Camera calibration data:
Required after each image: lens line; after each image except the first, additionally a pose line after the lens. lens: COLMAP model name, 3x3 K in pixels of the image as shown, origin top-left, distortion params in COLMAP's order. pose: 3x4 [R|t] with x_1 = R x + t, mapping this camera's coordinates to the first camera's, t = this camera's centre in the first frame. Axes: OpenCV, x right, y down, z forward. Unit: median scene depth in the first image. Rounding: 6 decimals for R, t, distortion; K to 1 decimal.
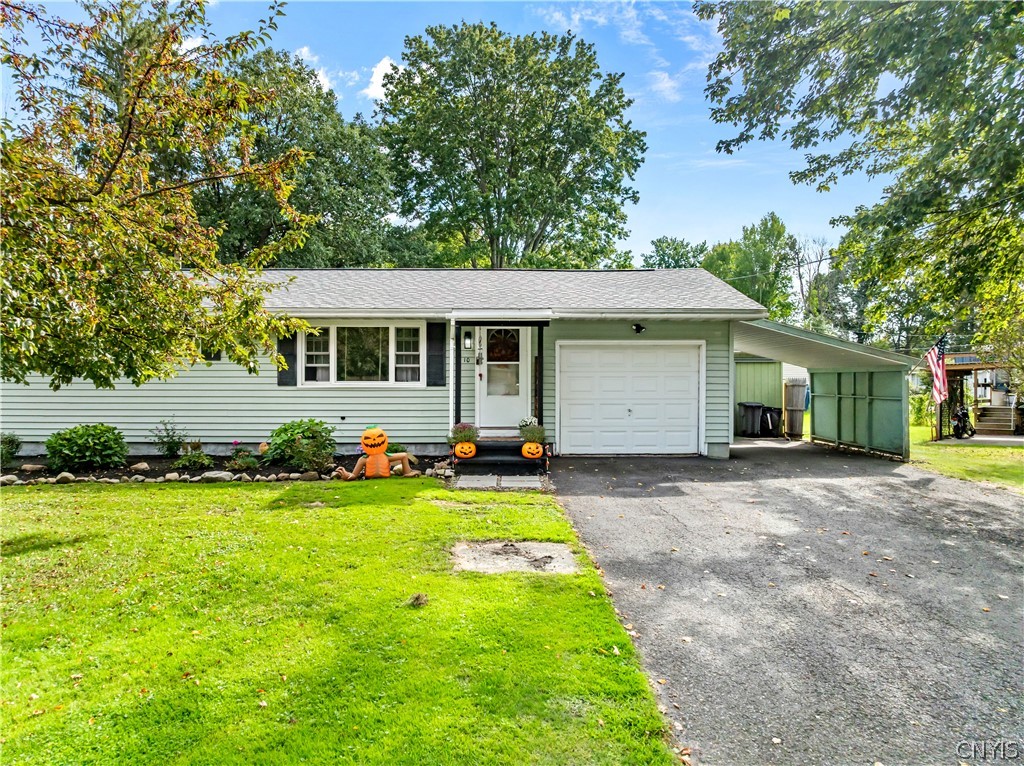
lens RADIAL K [[716.5, 0, 513.3], [0, 716.5, 371.4], [0, 0, 1]] dist [-0.028494, 0.003691]
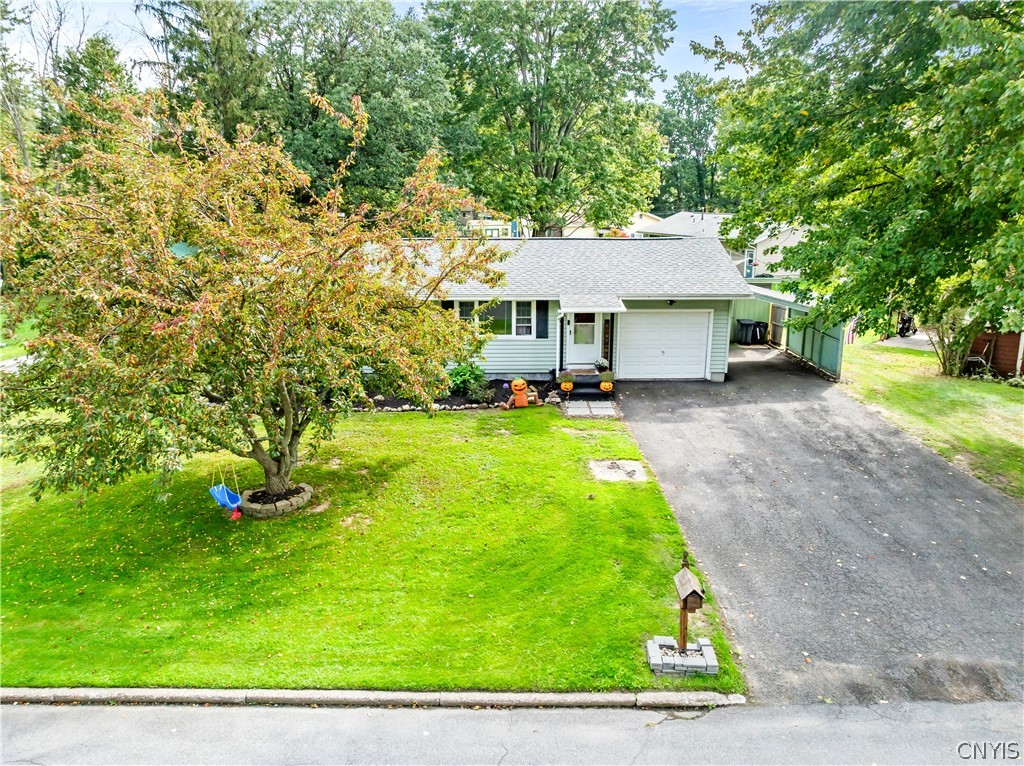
lens RADIAL K [[714.6, 0, 515.9], [0, 714.6, 362.5], [0, 0, 1]] dist [-0.027620, -0.002602]
pose [[0.999914, -0.000593, -0.013099, -0.145050], [0.003649, 0.972098, 0.234547, -0.299040], [0.012594, -0.234574, 0.972017, -0.555572]]
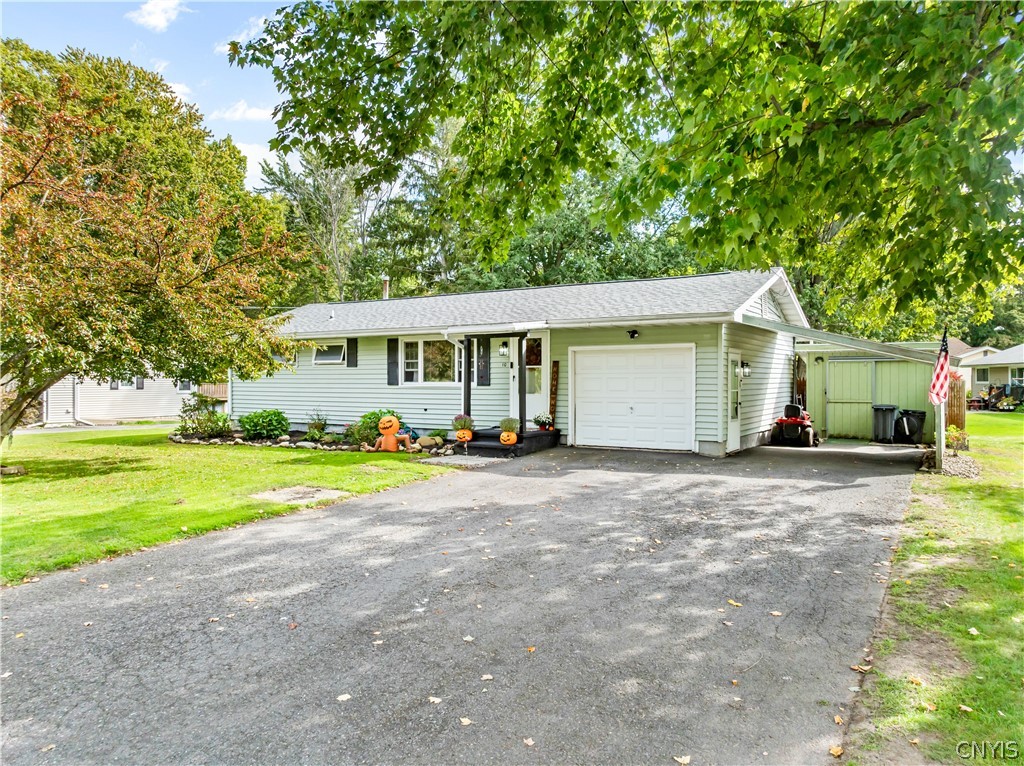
lens RADIAL K [[716.5, 0, 513.3], [0, 716.5, 371.4], [0, 0, 1]] dist [-0.028494, 0.003691]
pose [[0.845161, -0.007569, -0.534458, 0.605037], [0.007103, 0.999970, -0.002929, -0.000525], [0.534465, -0.001321, 0.845190, -0.030570]]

Required action: Your copy of the entries must be exact and must not include any of their pictures.

Response for this exercise:
Required after each image: lens line; after each image except the first, additionally a pose line after the lens. lens: COLMAP model name, 3x3 K in pixels of the image as shown, origin top-left, distortion params in COLMAP's order. pose: 3x4 [R|t] with x_1 = R x + t, mapping this camera's coordinates to the first camera's, t = this camera's centre in the first frame. Axes: OpenCV, x right, y down, z forward. Unit: median scene depth in the first image. Rounding: 6 decimals for R, t, distortion; K to 1 decimal.
lens RADIAL K [[716.5, 0, 513.3], [0, 716.5, 371.4], [0, 0, 1]] dist [-0.028494, 0.003691]
lens RADIAL K [[714.6, 0, 515.9], [0, 714.6, 362.5], [0, 0, 1]] dist [-0.027620, -0.002602]
pose [[0.999914, -0.000593, -0.013099, -0.145050], [0.003649, 0.972098, 0.234547, -0.299040], [0.012594, -0.234574, 0.972017, -0.555572]]
lens RADIAL K [[716.5, 0, 513.3], [0, 716.5, 371.4], [0, 0, 1]] dist [-0.028494, 0.003691]
pose [[0.845161, -0.007569, -0.534458, 0.605037], [0.007103, 0.999970, -0.002929, -0.000525], [0.534465, -0.001321, 0.845190, -0.030570]]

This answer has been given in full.